Drzwi otworzyły się ze zgrzytem, ale bez oporu. W pomieszczeniu znajdował się… salon. Wszyscy Heroldzi doświadczyli dziwnego uczucia, bo te meble i wystrój wnętrz był właśnie tym co zapamiętali z czasów przed zapadnięciem w letarg. Yusuf, który odruchowo oddychał poczuł jak kurz dostaje się do jego ust i nosa. Nigdzie nie było pajęczyn. Ktoś utrzymywał tu porządek, a jednak nikt nie wietrzył tego miejsca. Najwyraźniej odwiedzający nie musieli oddychać.
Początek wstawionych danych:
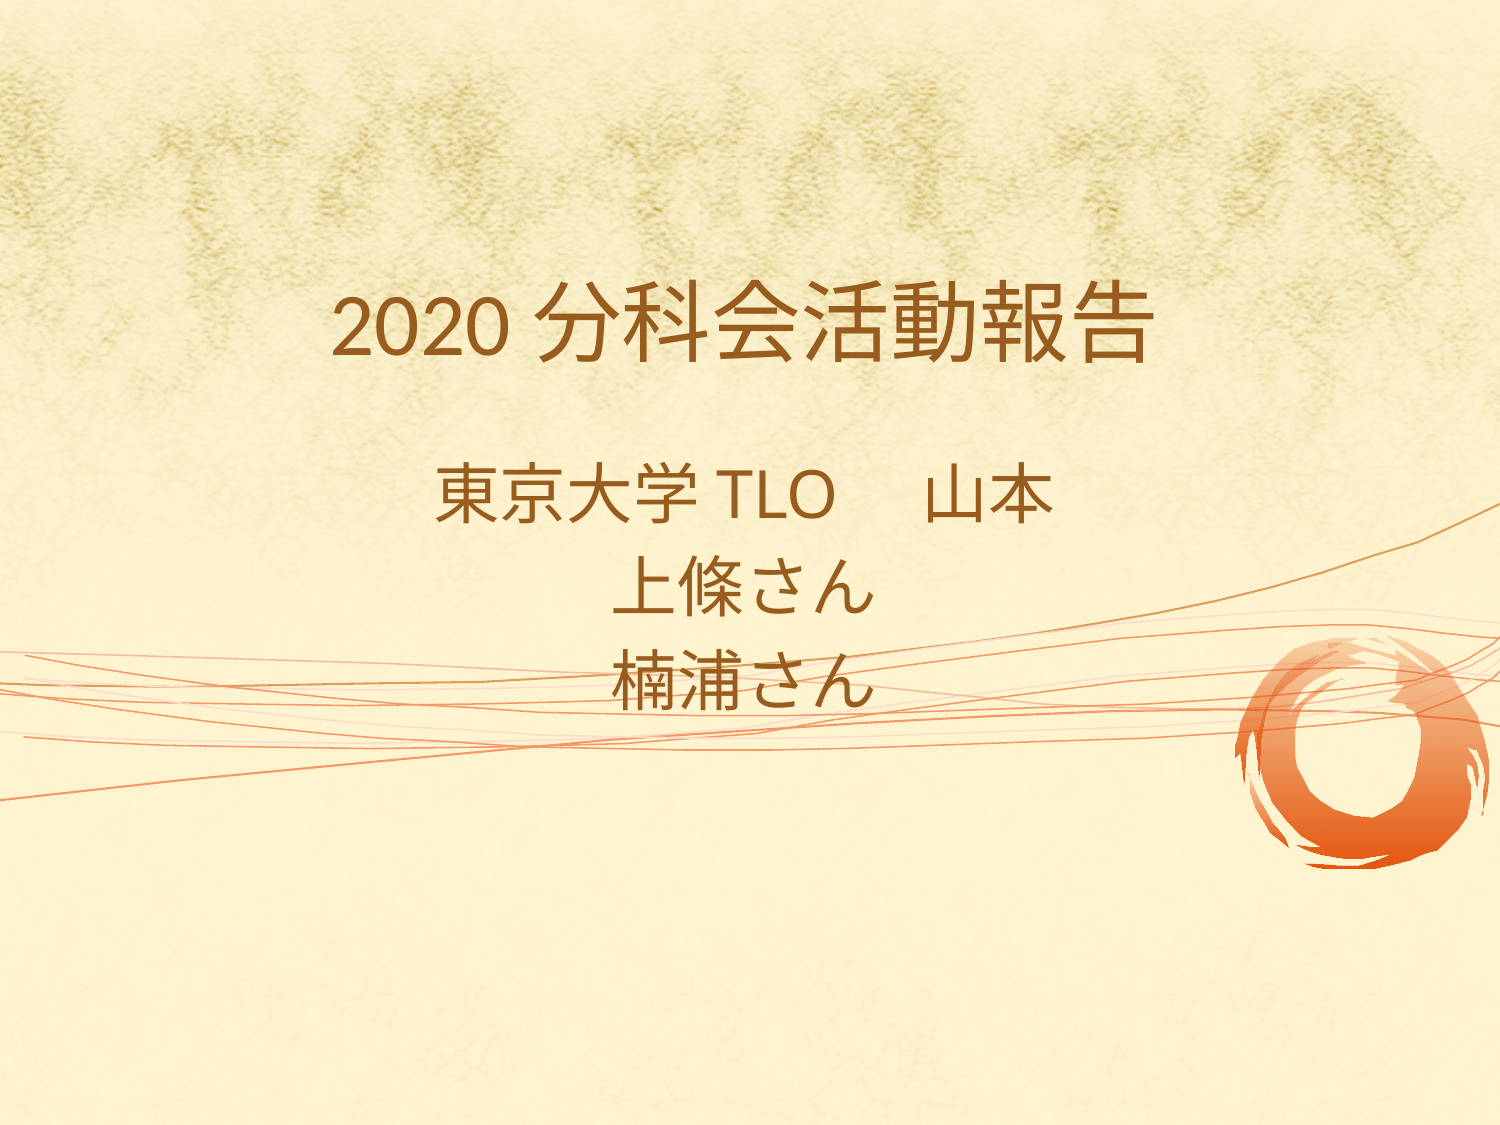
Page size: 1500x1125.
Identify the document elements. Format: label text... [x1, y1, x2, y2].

subtitle 東京大学TLO 山本 上條さん 楠浦さん [140, 444, 1348, 776]
title 2020分科会活動報告 [140, 199, 1348, 441]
W pomieszczeniu był stolik, stojak na gazety z gazetami, dwa fotele, kanapa. Na jednym z foteli siedział mężczyzna w wysokich wojskowych butach. Jego spodnie były dziurawe, a resztę ubrań trudno było rozpoznać. Kawałki mięsa z jego twarzy dawno temu wyżarły szczury, a tam gdzie z jakiegoś powodu nie dotarły rozkład zrobił resztę. Wtedy też Yusuf zrozumiał, że to co oblepiło jego język i nozdrza było rozkładającym się naskórkiem tej osoby.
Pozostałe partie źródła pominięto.